■ What this task involves:
Determine how many lines in the listing below contain "shoulder", then give only that number.

┌──

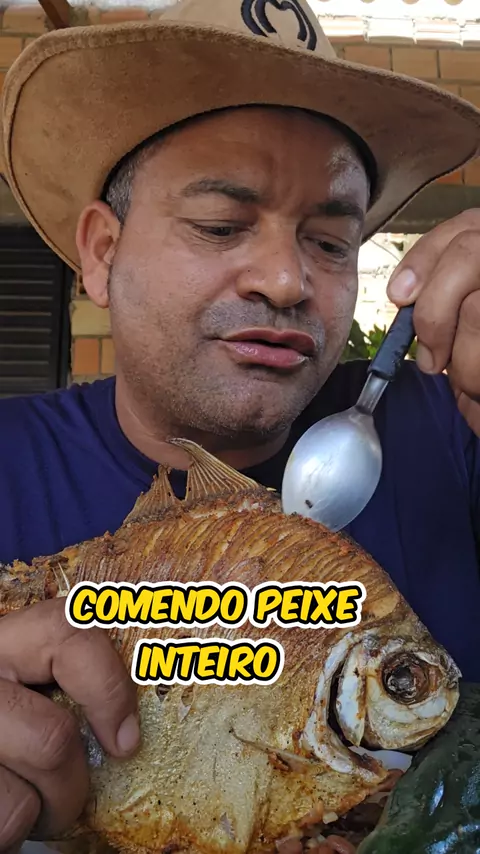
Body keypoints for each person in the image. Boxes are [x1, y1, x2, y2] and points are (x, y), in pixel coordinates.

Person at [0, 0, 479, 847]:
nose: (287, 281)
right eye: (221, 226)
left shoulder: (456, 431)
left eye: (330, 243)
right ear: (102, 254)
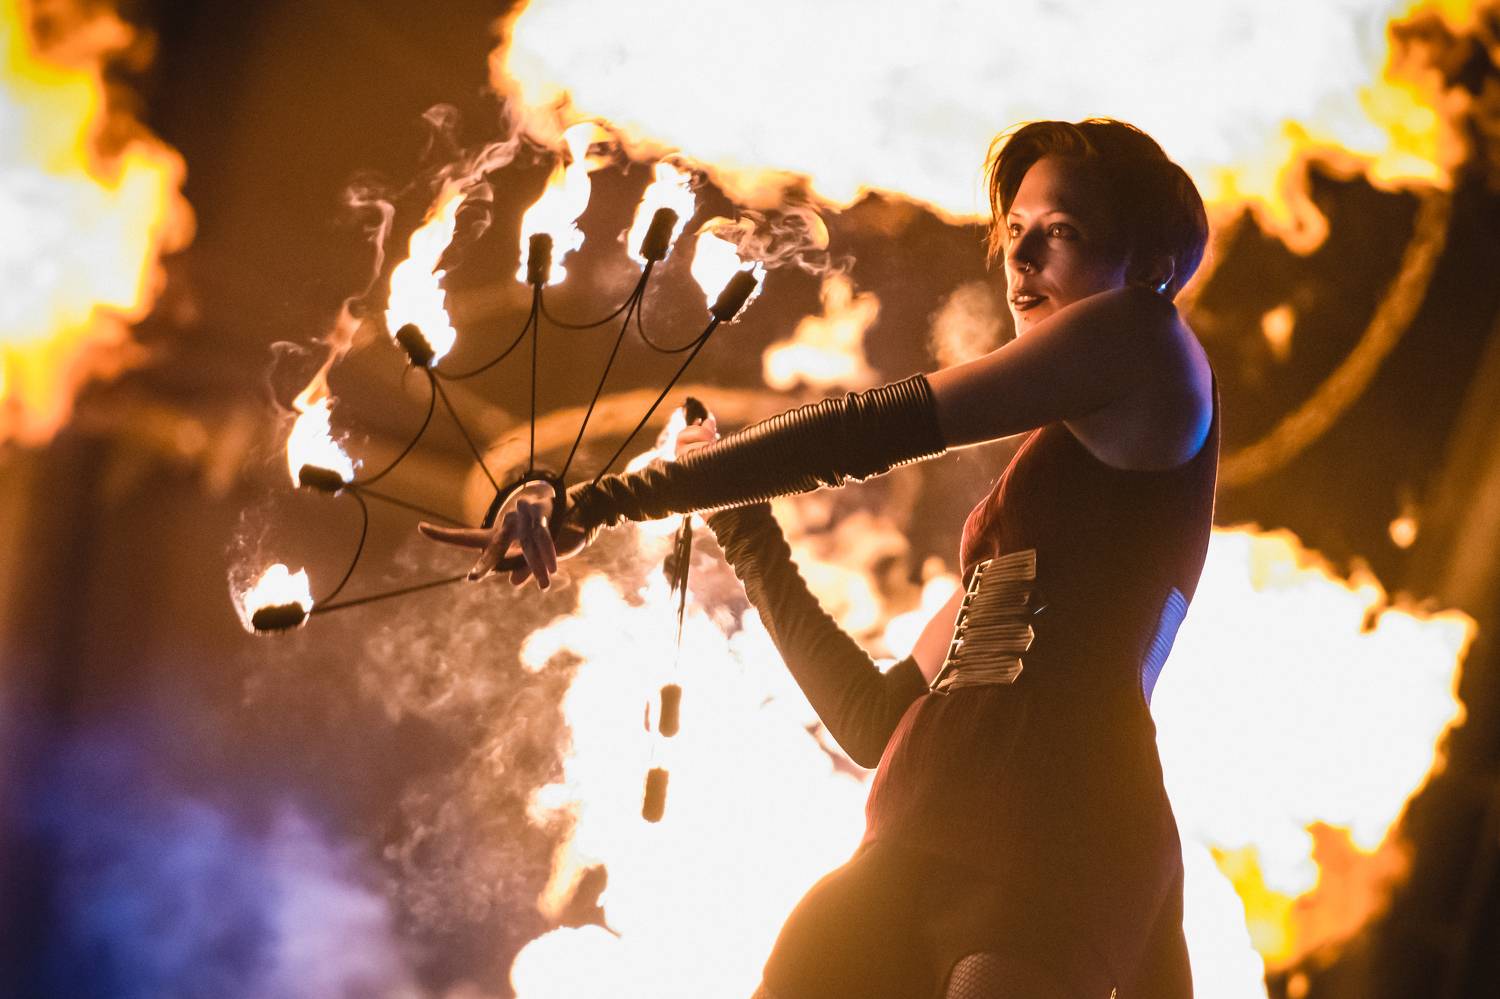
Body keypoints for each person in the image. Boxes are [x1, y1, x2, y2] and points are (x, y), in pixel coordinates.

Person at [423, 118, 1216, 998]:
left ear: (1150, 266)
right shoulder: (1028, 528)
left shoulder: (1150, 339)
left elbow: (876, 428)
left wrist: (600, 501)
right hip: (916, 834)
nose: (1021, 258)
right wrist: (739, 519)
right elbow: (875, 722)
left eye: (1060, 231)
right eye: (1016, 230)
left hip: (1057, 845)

└──
┌──

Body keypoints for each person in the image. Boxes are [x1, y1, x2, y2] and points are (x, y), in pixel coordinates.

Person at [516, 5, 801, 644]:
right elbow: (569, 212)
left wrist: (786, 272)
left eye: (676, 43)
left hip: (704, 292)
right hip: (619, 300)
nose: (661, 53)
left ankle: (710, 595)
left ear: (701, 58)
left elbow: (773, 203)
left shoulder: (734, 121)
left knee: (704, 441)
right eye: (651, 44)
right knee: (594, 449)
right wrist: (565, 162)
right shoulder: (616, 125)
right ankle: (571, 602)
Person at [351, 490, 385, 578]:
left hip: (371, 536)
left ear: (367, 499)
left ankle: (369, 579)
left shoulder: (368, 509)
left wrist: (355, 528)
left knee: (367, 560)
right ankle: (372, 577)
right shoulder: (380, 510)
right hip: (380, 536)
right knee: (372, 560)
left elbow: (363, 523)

└──

■ Written solution:
7